Les États-Unis, eux, veulent bannir l'uranium russe de leur mix. Plutôt une bonne nouvelle pour le canadien, dont ils sont le premier client. Mais il faudra muscler l'offre pour satisfaire l'appétit du parc nucléaire américain. Un défi que Cameco entend bien relever, quitte à relancer des mines aujourd'hui en sommeil.
Miser sur l'innovation pour rester dans la course
Autre défi de taille pour rester dans la course : l'innovation. Car les besoins en uranium évoluent, avec l'émergence de petits réacteurs modulaires (SMR) prometteurs. Pour les alimenter, il faudra de nouveaux combustibles. Un créneau sur lequel Cameco compte bien se positionner, avec des investissements massifs en R&D.

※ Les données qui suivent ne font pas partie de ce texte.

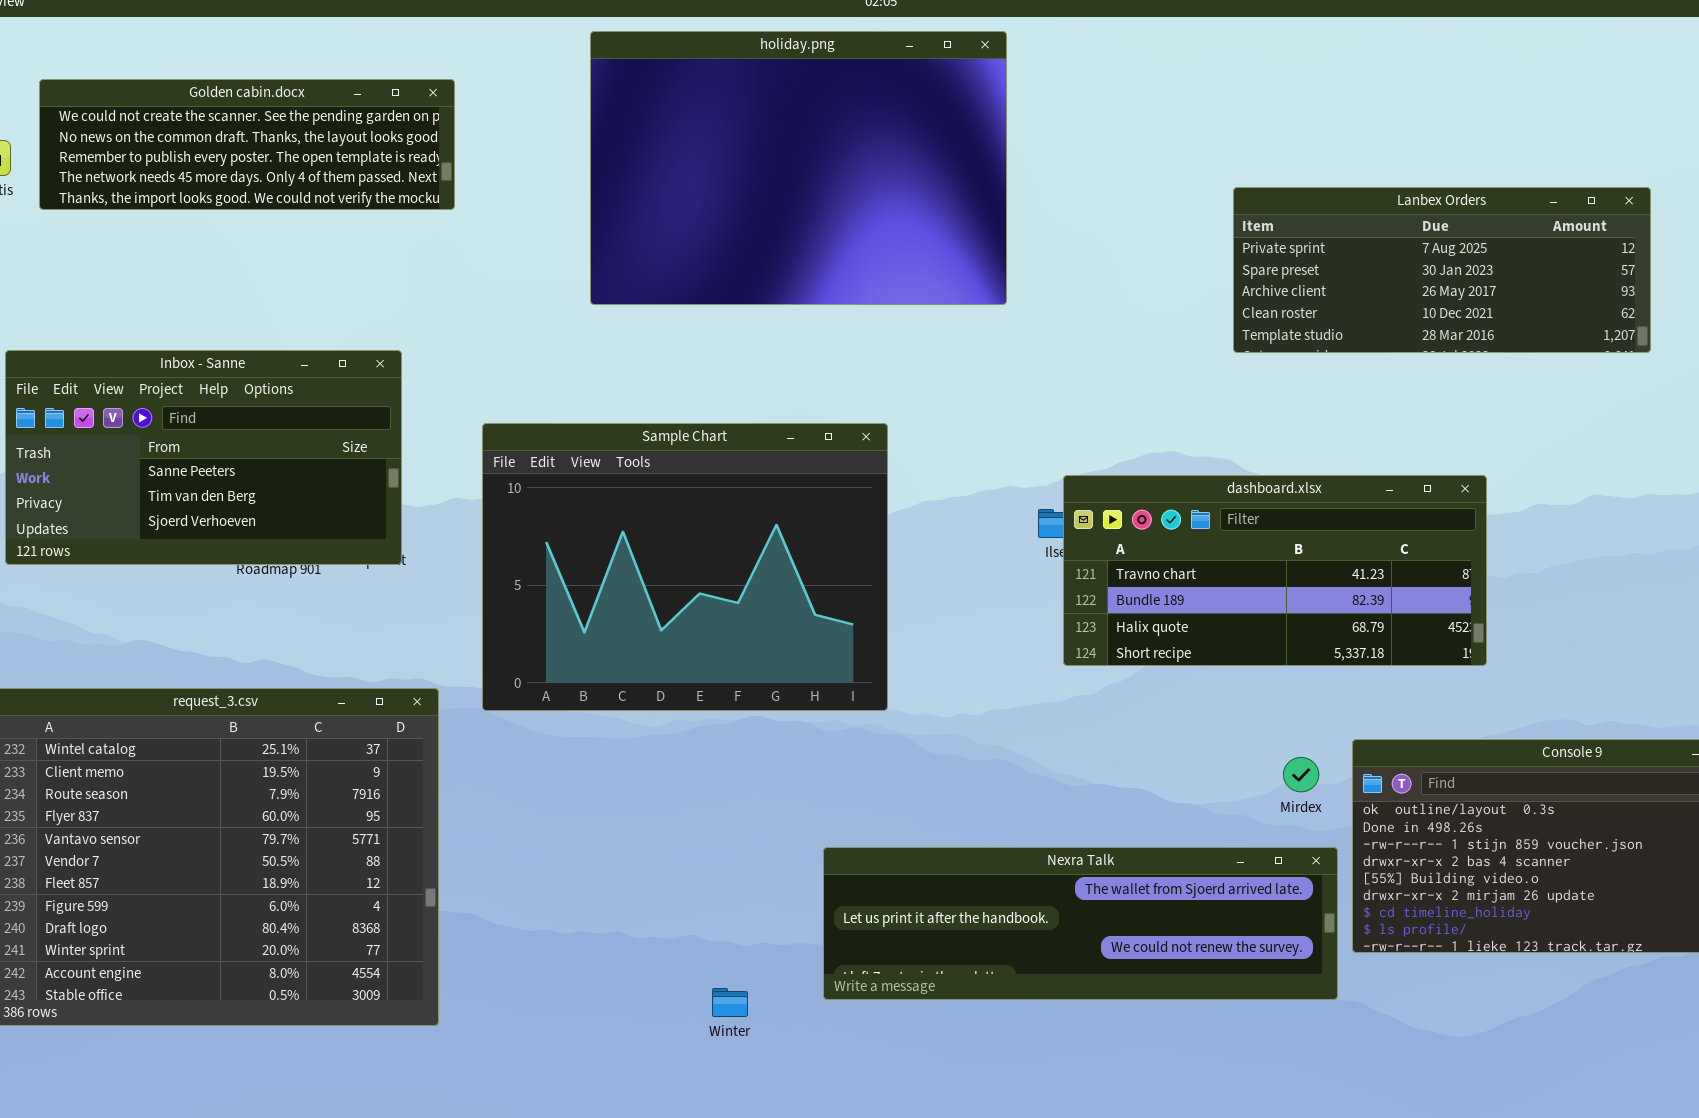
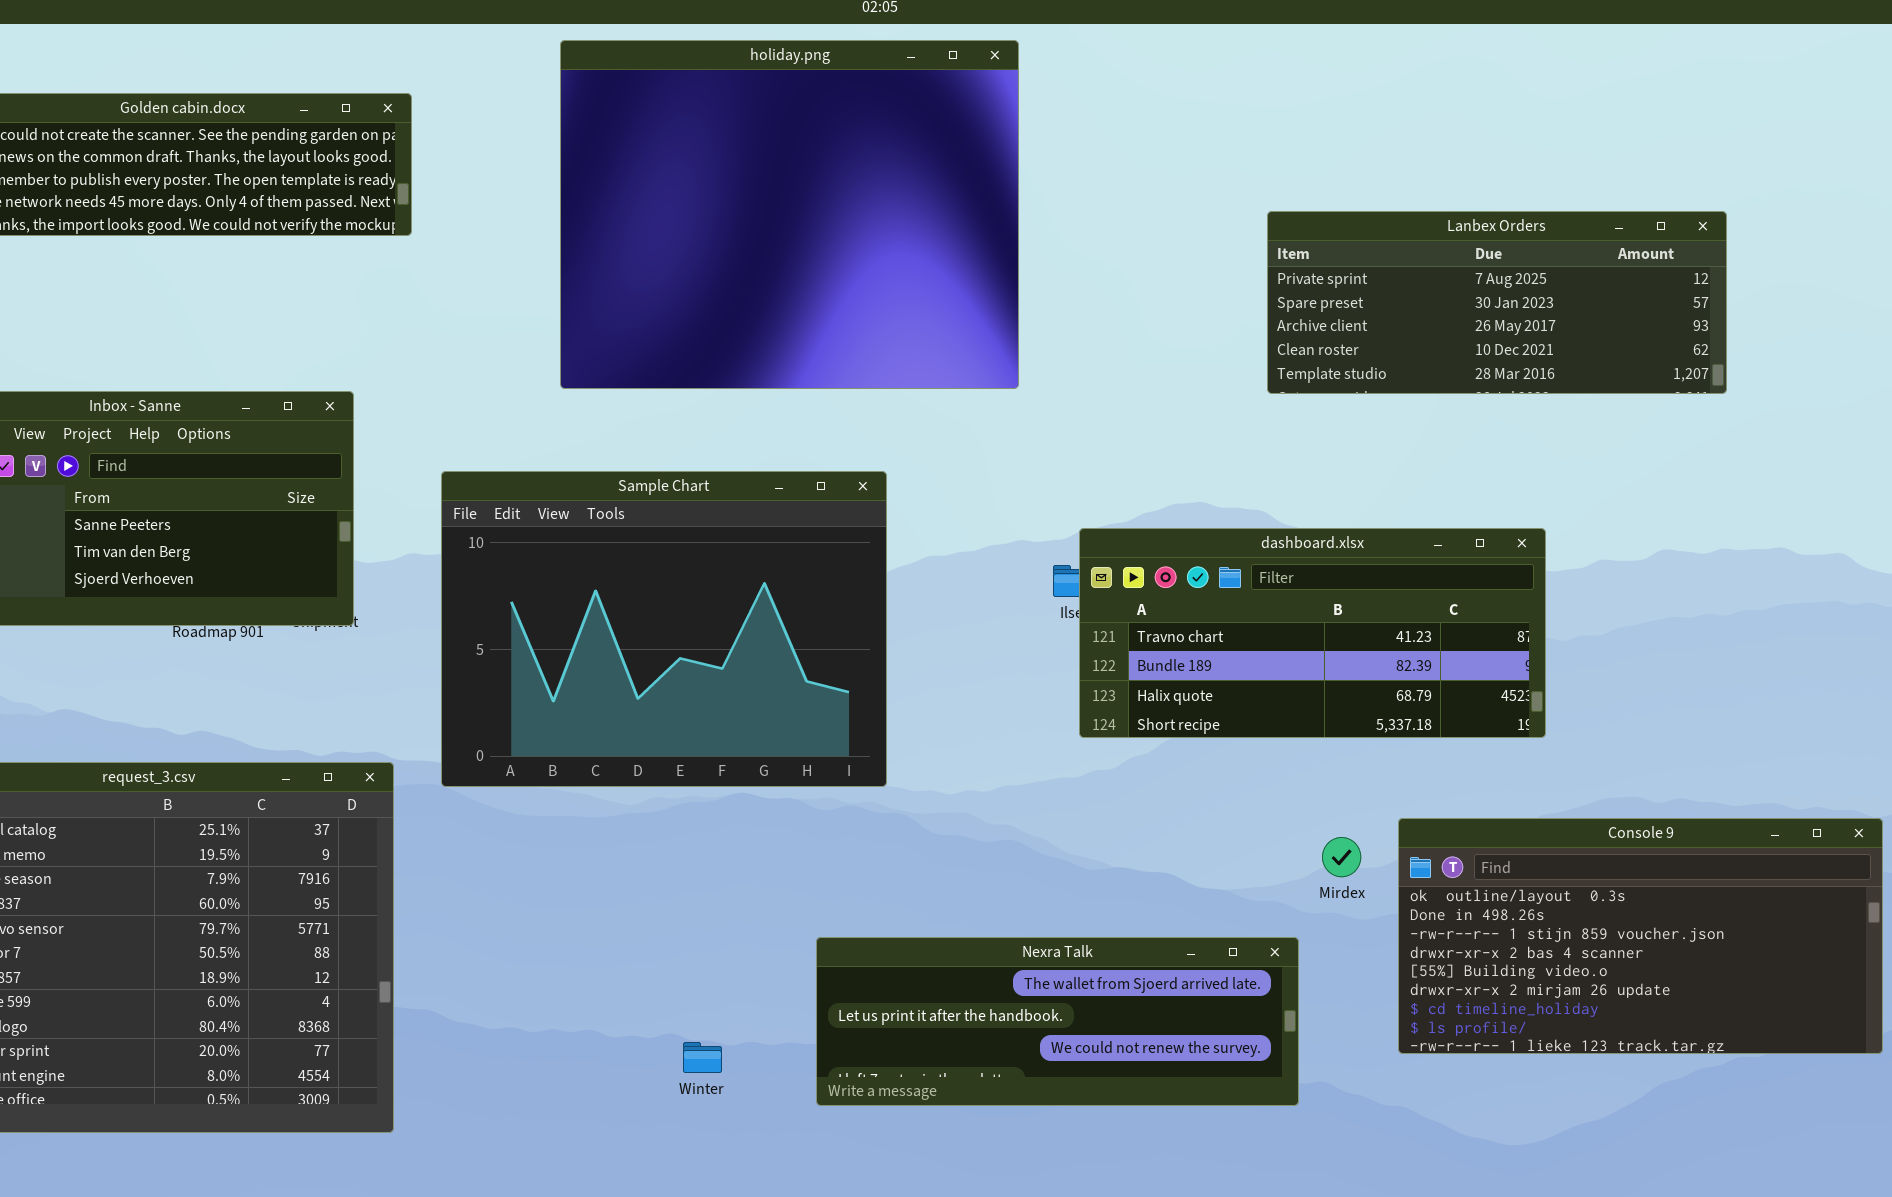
holiday.png: [590,31,1007,305] -> [560,40,1019,389], resized
Nexra Talk: [823,847,1338,1000] -> [816,937,1299,1106], resized
Winter: [712,988,748,1017] -> [683,1042,722,1073], moved

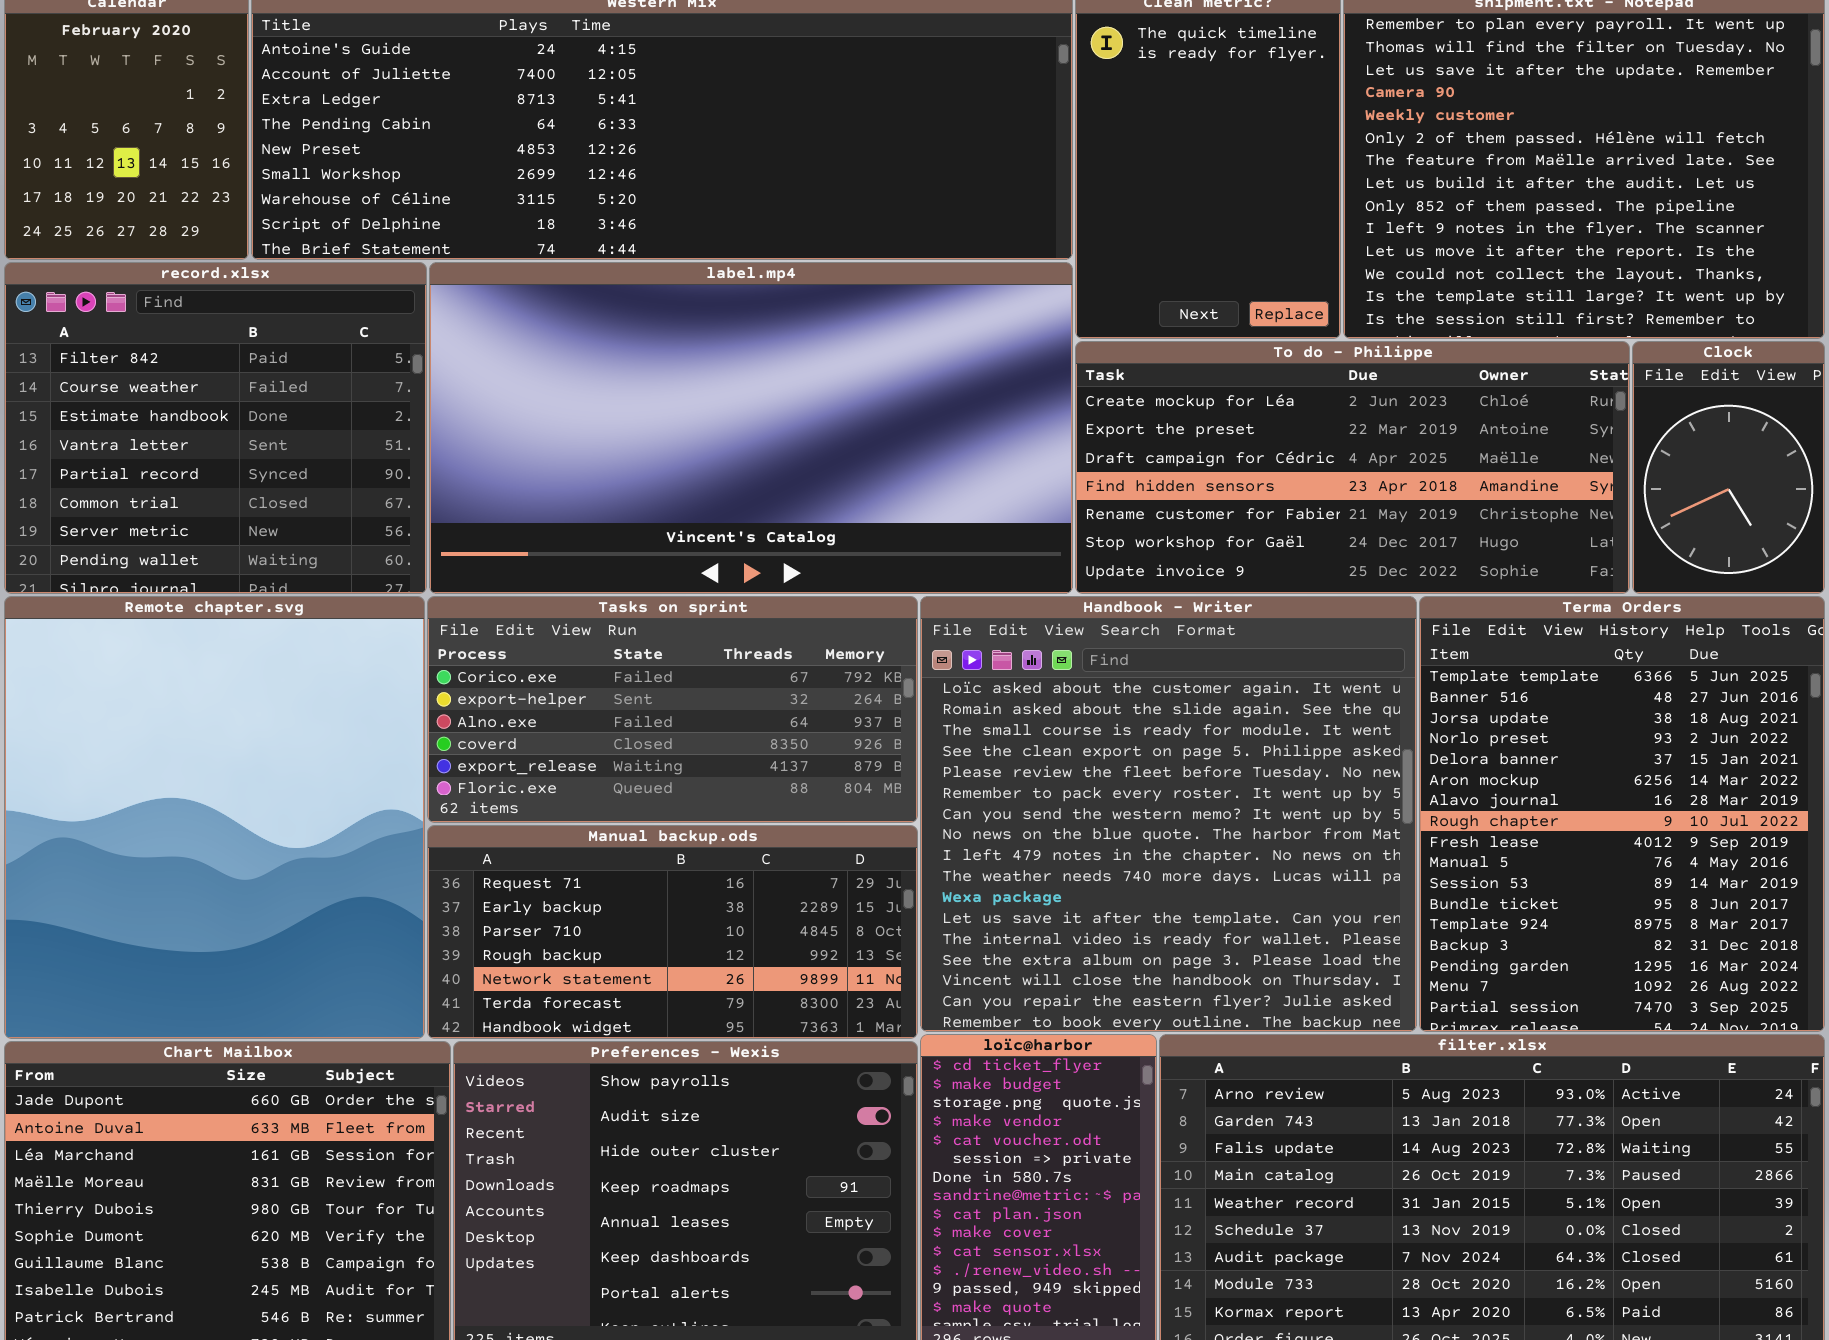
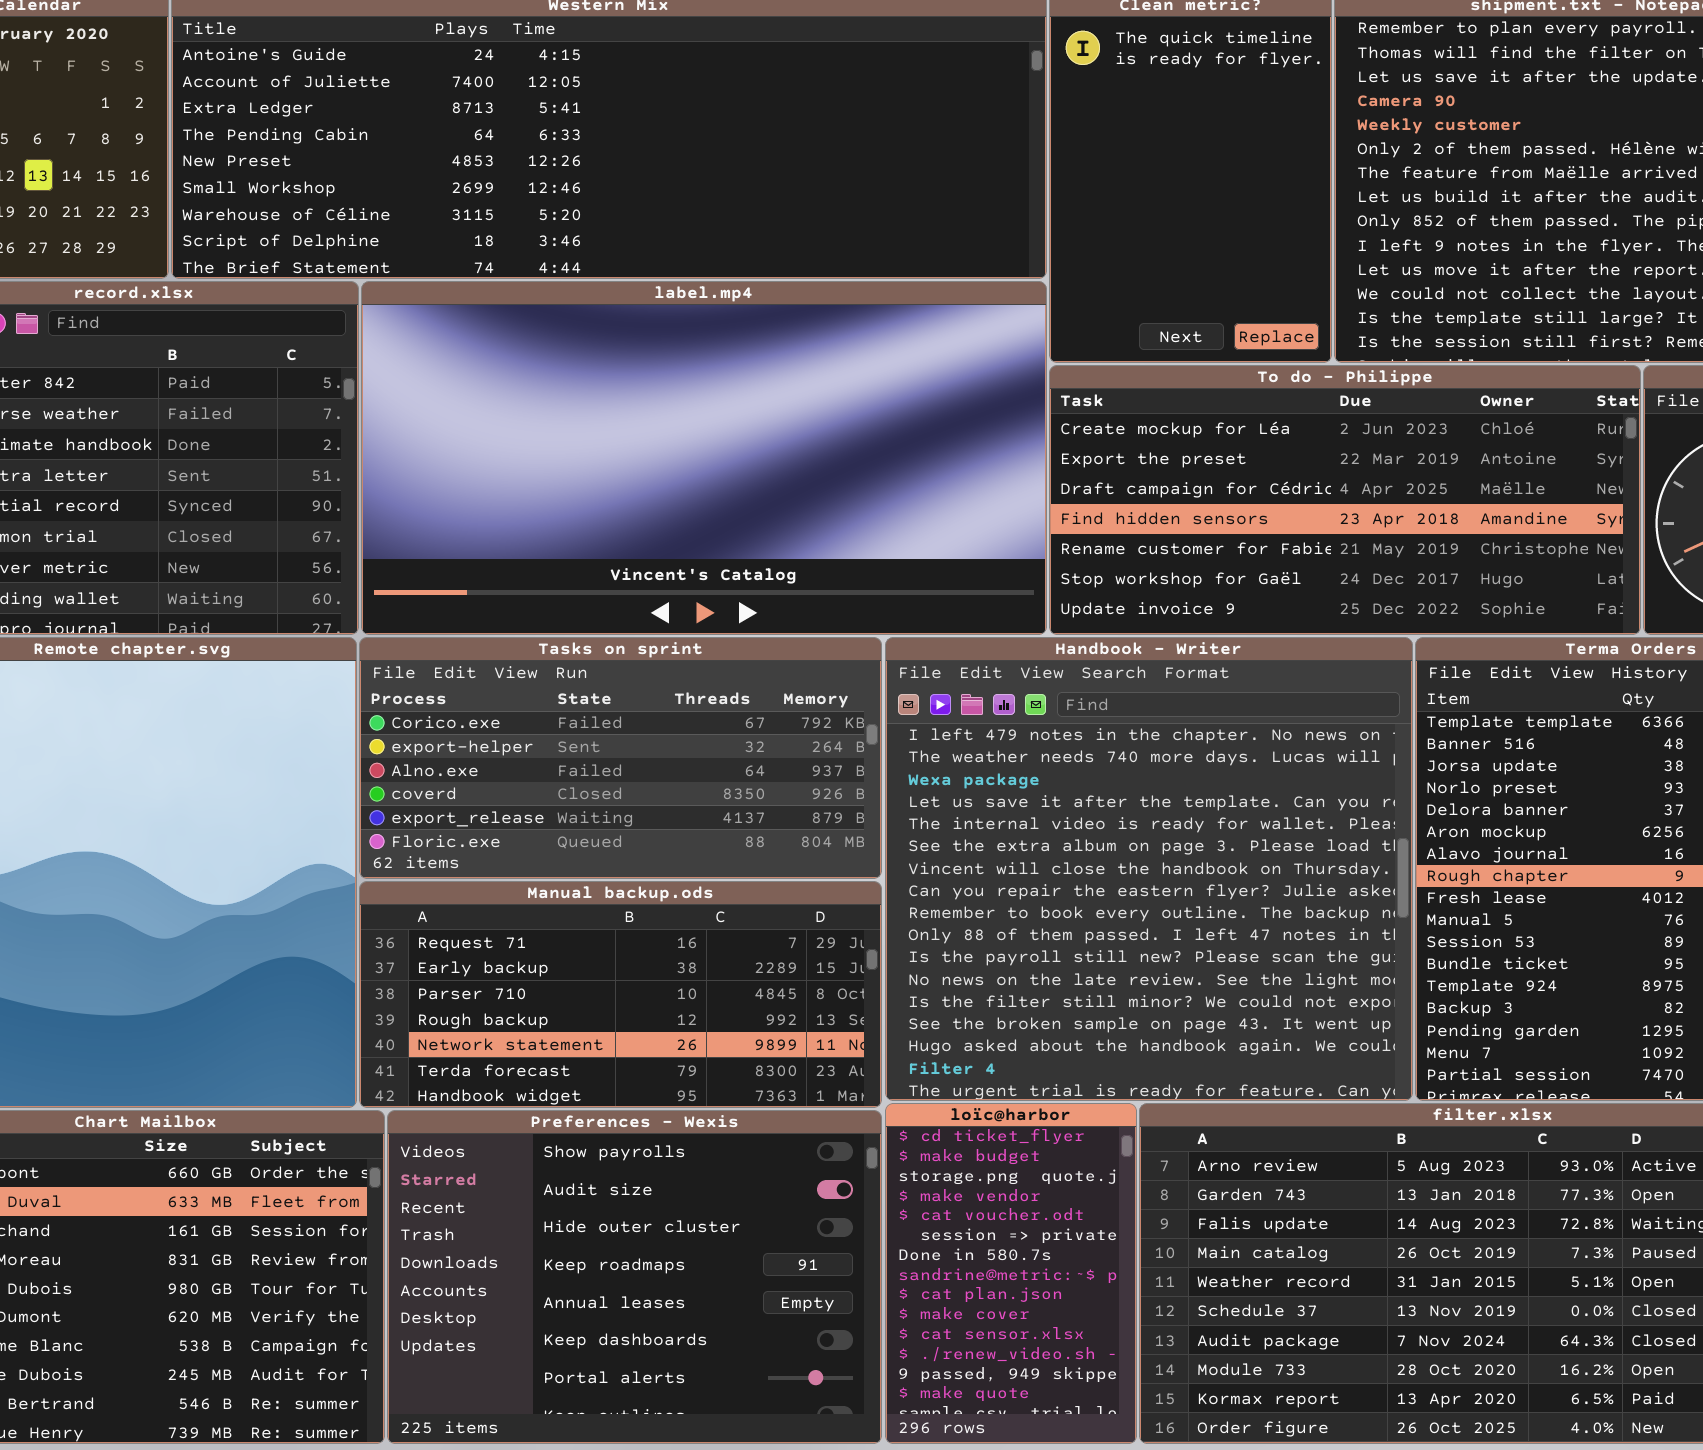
Handbook - Writer: [920,596,1417,1032] -> [885,637,1413,1101], scrolled down 8 rows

Dans son viseur notamment, les techniques d'enrichissement par laser. Une technologie en rupture, bien moins énergivore que les procédés actuels par centrifugation, et que le groupe espère déployer à l'échelle industrielle d'ici la fin de la décennie. De quoi prendre une longueur d'avance, alors que la concurrence s'annonce rude sur le marché prometteur des SMR.
Si la route est encore longue, une chose est sûre : Cameco a l'intention de peser de tout son poids dans le "grand jeu" de l'uranium. Son PDG l'assure : "nous sommes confiants dans notre capacité à répondre à la demande". Reste à transformer l'essai, pour faire du Canada un acteur énergétique de premier plan, à l'heure où le nucléaire revient sur le devant de la scène. Les cartes sont entre ses mains.